Input data

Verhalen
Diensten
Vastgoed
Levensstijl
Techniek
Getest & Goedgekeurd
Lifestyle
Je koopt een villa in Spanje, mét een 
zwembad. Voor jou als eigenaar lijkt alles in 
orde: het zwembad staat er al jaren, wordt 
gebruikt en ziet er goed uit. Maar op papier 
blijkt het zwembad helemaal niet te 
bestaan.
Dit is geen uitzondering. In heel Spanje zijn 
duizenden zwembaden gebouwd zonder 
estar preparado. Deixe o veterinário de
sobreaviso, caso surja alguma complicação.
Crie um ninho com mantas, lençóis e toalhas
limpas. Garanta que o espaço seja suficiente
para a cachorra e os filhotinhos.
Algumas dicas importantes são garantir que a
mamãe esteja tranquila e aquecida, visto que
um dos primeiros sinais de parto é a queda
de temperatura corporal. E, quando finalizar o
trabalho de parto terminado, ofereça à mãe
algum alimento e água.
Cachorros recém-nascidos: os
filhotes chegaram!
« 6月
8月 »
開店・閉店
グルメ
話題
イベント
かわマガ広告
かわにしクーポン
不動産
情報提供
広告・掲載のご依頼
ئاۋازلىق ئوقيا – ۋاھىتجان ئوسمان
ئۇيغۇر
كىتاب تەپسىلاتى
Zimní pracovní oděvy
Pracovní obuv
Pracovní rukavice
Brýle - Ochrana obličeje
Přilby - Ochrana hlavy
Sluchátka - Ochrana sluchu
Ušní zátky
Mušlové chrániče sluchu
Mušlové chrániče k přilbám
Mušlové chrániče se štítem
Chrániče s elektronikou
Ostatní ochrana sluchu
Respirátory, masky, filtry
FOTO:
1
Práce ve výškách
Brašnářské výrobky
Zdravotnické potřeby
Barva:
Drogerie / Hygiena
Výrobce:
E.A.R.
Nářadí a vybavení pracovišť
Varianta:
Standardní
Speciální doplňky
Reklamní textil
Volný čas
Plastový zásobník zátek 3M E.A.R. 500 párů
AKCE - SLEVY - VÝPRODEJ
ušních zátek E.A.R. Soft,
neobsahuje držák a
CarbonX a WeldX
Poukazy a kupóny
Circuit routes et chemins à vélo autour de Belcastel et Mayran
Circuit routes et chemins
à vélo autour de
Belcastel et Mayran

What you are asked to do
Pull out every line in the records above that contains the word "vélo", and copy each one in full.

Expected answer
Circuit routes et chemins à vélo autour de Belcastel et Mayran
à vélo autour de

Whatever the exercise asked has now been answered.